In an earlier post, I argued against the idea that the mind could survive the death of the brain. One thing I didn't do was discuss the empirical evidence that supposedly supports the reality of life after death. This evidence comes from a wide range of reported paranormal phenomena, including out-of-body experiences (OOBEs), near-death experiences (NDEs), ghost sightings, mediums conversing with the dead, and recollections of past lives. These phenomena, if they really are what they seem to be, would provide a strong reason to believe that we survive death (although they wouldn't imply that we necessarily survive forever). So, how good is the evidence that these phenomena really are real?
The short answer is: not great. To begin with, much of the putative evidence for life after death is easily explained in purely naturalistic terms. For example, although there's no reason to doubt that people have OOBEs and NDEs, these experiences are plausibly explained in physiological or psychological terms. Similarly, memories of past lives may be false memories, and ghost sightings may be hallucinations or misinterpretations of ambiguous stimuli. These alternative explanations do not in themselves prove that there's nothing supernatural going on. However, wherever there is a plausible alternative explanation for a phenomenon, we must concede at the very least that we have no strong reason to accept the supernatural interpretation. In addition, there is some evidence that actively undermines the credibility of such interpretations. An amusing example: Some mediums have "successfully" made contact with people who, unbeknownst to them, were actually fictional or still alive.
But not all alleged paranormal occurrences can be explained in naturalistic terms. We've all heard stories, for example, of deceased relatives returning to the world of the living and conveying information that couldn't possibly have been gained in other ways. Of course, one might wonder why, if these kinds of things can happen ever, they don't happen more often. Still, if any of these reports are accurate, naturalistic explanations would simply not be plausible. We would have good reason to believe in life after death. Our suspicions should immediately be aroused, though, by the fact that the evidence for these unambiguously paranormal occurrences is almost always poorly corroborated or anecdotal. Anecdotal reports are notoriously unreliable, and a general pattern in parapsychological research is that, whenever reliable scientific methods are applied to the investigation of a paranormal phenomenon, the phenomenon in question suddenly seems to vanish into thin air.

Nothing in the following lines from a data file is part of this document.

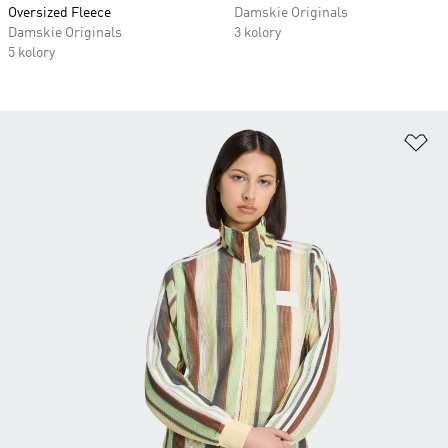
Oversized Fleece
Damskie Originals
Damskie Originals
3 kolory
5 kolory
Do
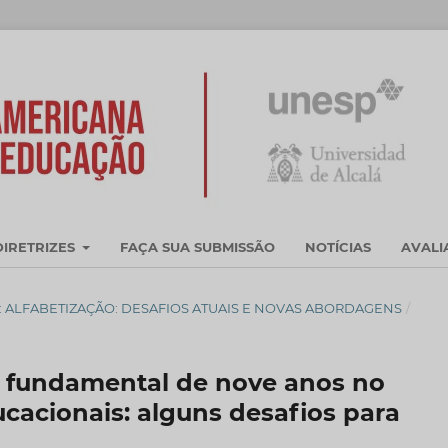
DIRETRIZES
FAÇA SUA SUBMISSÃO
NOTÍCIAS
AVAL
OSSIÊ: ALFABETIZAÇÃO: DESAFIOS ATUAIS E NOVAS ABORDAGENS
/
o fundamental de nove anos no
ucacionais: alguns desafios para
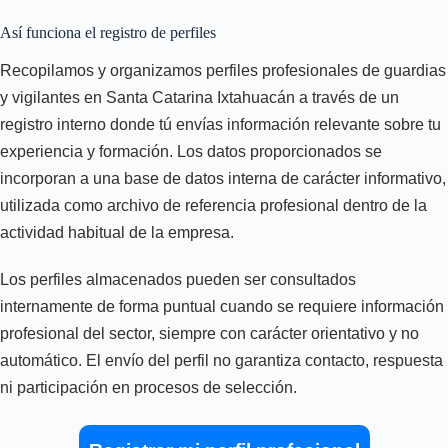
Así funciona el registro de perfiles
Recopilamos y organizamos perfiles profesionales de guardias
y vigilantes en Santa Catarina Ixtahuacán a través de un
registro interno donde tú envías información relevante sobre tu
experiencia y formación. Los datos proporcionados se
incorporan a una base de datos interna de carácter informativo,
utilizada como archivo de referencia profesional dentro de la
actividad habitual de la empresa.
Los perfiles almacenados pueden ser consultados
internamente de forma puntual cuando se requiere información
profesional del sector, siempre con carácter orientativo y no
automático. El envío del perfil no garantiza contacto, respuesta
ni participación en procesos de selección.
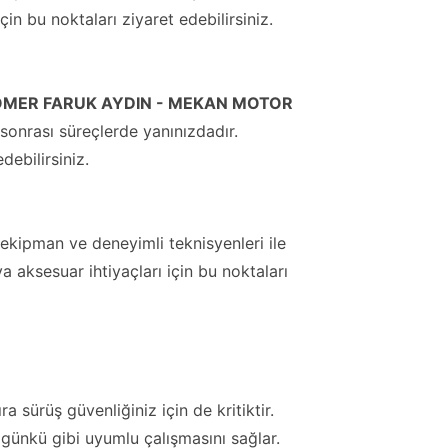
çin bu noktaları ziyaret edebilirsiniz.
 ÖMER FARUK AYDIN - MEKAN MOTOR
sonrası süreçlerde yanınızdadır.
debilirsiniz.
kipman ve deneyimli teknisyenleri ile
a aksesuar ihtiyaçları için bu noktaları
 sürüş güvenliğiniz için de kritiktir.
lk günkü gibi uyumlu çalışmasını sağlar.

So the situation is this: Where there's good evidence for a supposedly paranormal occurrence (e.g., NDEs and OOBEs), it can be given a naturalistic explanation; where a naturalistic explanation cannot be given for a paranormal occurrence, there's no good evidence for it. This is precisely the pattern we'd expect if there were no reality to paranormal phenomena. In short, there is no good empirical evidence for life after death.